Overview. The Centralised Procedure (CP) is commonly used to obtain a marketing authorization for medicinal products. A CP is valid for all the European Union (EU) member states.

What is the difference between MRP and DCP?

Decentralised Procedure The main difference between the MRP and DCP lies in the fact that the Concerned Member States (CMSs) in a DCP are involved at the onset of the procedure as opposed to waiting for approval before an application is made in the CMS.

What is RMS and CMS in Europe?

The Member State that has already authorised the product is known as the Reference Member State ( RMS ). The RMS submits their evaluation of the product to other Member State/s, these are known as Concerned Member States ( CMS ). The CMS is asked to mutually recognise the MA of the RMS .

What is an Rtq in pharma?

1. RTQ. Response to questions. Health, Care, Drug. Health, Care, Drug.

What is MRP EMA?

A procedure through which an authorisation of a medicine in one European Union Member State is recognised by another Member State.

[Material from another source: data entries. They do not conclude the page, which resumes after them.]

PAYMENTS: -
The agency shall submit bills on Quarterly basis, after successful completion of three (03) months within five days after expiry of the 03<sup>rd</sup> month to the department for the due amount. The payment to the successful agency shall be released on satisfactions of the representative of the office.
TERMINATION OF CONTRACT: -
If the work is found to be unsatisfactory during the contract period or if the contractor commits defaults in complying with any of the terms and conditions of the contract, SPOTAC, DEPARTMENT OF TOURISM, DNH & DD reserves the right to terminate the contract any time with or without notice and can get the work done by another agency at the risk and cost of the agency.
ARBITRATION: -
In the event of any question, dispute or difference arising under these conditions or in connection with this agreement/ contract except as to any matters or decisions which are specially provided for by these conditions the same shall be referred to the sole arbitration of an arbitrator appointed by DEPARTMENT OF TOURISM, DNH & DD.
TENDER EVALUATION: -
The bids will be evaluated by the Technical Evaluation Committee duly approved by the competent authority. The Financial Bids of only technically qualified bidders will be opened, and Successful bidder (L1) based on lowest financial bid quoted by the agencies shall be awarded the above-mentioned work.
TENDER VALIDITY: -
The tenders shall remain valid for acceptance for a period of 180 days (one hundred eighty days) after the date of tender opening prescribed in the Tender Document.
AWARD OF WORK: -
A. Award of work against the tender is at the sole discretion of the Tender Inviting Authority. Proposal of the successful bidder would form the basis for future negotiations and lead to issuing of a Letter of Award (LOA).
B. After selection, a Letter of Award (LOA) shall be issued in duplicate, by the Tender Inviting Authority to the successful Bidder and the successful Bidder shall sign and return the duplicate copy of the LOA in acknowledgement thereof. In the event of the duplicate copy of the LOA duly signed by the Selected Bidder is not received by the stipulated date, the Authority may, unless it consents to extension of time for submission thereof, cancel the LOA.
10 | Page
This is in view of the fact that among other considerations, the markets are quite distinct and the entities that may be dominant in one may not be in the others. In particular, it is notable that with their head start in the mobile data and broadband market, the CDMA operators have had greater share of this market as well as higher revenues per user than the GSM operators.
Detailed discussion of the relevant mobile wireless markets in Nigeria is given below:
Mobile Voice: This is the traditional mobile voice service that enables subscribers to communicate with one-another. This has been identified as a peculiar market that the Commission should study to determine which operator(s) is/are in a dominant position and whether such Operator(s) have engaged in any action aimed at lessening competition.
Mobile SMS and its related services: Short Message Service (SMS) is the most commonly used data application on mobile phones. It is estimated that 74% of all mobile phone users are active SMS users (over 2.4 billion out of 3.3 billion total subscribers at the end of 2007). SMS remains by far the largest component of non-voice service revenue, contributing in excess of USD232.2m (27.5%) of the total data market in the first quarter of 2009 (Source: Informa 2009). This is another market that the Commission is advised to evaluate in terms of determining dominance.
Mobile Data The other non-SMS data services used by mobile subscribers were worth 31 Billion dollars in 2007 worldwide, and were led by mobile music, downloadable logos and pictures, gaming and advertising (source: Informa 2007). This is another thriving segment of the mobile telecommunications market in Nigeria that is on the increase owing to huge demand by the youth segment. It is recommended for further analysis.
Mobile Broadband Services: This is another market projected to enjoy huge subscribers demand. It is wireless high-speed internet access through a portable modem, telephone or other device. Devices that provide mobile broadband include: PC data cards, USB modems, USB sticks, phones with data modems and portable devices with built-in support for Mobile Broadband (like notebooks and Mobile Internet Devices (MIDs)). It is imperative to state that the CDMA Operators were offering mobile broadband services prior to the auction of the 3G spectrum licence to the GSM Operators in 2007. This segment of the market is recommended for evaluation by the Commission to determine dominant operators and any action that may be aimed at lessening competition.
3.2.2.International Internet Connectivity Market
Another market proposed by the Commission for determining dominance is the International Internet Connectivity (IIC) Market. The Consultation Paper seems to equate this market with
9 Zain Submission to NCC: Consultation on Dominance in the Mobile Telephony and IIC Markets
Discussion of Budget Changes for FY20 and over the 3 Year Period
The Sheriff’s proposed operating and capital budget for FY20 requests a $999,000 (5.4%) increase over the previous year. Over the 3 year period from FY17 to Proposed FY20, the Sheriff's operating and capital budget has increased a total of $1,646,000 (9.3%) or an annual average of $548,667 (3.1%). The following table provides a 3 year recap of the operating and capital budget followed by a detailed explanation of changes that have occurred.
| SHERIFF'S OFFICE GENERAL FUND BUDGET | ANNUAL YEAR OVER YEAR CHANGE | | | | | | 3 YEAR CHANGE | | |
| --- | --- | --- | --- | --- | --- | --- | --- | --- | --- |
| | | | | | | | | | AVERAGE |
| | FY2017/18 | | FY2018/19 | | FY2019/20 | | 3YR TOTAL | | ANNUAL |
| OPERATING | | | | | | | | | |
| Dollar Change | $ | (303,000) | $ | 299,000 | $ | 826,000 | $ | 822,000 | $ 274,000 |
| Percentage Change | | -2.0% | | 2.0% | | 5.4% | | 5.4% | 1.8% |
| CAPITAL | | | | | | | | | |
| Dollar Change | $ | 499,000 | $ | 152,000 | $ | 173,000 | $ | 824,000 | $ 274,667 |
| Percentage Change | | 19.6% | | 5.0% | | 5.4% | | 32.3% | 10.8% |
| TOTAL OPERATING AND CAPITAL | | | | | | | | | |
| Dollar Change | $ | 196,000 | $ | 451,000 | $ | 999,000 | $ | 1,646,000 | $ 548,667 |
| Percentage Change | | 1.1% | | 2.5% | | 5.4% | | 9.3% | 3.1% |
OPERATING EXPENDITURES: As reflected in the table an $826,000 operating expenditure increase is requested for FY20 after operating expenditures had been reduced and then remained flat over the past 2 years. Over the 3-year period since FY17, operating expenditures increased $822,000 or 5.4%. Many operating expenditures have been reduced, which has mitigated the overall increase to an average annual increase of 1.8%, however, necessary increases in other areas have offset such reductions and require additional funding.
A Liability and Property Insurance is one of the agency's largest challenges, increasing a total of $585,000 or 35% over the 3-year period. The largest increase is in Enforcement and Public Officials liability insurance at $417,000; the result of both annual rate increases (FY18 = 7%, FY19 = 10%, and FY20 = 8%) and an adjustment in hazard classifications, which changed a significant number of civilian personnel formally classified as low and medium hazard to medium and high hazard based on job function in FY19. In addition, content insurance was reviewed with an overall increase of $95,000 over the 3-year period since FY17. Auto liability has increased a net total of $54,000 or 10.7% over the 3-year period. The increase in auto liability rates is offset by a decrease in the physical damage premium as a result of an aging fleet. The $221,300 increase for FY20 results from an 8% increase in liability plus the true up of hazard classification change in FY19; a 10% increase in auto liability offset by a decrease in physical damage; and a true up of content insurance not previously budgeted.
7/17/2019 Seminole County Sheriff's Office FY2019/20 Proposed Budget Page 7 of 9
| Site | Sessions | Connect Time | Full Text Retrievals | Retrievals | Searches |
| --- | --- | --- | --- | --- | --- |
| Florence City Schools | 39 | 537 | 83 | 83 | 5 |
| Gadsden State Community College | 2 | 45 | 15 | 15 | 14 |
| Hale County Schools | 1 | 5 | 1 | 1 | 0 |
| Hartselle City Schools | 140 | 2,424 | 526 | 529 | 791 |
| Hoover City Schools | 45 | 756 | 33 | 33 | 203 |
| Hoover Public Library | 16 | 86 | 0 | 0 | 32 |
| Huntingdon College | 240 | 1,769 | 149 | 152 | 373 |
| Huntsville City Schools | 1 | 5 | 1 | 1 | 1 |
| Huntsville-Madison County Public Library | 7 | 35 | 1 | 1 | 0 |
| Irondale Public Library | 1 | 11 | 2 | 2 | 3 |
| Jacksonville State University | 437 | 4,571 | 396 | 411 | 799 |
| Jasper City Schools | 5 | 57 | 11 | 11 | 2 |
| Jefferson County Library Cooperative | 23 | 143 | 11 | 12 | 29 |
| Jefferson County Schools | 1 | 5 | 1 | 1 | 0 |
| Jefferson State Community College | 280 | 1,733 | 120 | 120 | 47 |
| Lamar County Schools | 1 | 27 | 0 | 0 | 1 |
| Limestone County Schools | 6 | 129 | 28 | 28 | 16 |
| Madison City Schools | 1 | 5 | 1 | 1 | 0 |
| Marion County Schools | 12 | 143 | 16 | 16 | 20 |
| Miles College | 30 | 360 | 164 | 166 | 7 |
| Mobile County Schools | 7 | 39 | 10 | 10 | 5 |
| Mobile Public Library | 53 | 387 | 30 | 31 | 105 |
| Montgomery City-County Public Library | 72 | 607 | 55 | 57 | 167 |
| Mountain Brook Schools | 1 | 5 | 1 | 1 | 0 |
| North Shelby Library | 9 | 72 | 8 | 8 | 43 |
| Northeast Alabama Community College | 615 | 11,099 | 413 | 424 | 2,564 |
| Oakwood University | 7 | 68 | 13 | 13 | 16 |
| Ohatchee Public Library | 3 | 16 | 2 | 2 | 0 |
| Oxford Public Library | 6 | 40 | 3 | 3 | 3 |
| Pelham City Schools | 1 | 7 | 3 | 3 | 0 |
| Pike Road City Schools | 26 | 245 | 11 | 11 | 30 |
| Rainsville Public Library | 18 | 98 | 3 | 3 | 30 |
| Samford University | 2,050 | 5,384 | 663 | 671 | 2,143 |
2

How long is mutual recognition procedure?

60-days
If an application is withdrawn in one or more Concerned Member States during the Mutual recognition procedure as a consequence of a potential serious risk to public health, it is always discussed in the CMDh via the 60-days procedure. If there is no agreement in the CMDh, the procedure will be referred to the CHMP.

What is DCP approval?

The Decentralised Procedure is one of three routes available to applicants to gain multinational marketing authorisation within the European Economic Area (EEA) on the basis of a single application. It can be used only for a product which has no existing marketing authorisation in any member state.

What is MRP Pharmaceutical?

MRP. Mutual Recognition Procedures. Procedure, Recognition, Product.

What is RMS in regulatory affairs?

In both the MRP and the DCP, the applicant should request one Member State to act as Reference Member State (RMS). It is the RMS that prepares an Assessment Report on the medicinal product and sends to the other Concerned Member State(s) (CMS/s) where the applicant would like marketing authorization in.

What is full form of MHRA?

The Medicines and Healthcare products Regulatory Agency regulates medicines, medical devices and blood components for transfusion in the UK. MHRA is an executive agency, sponsored by the Department of Health and Social Care.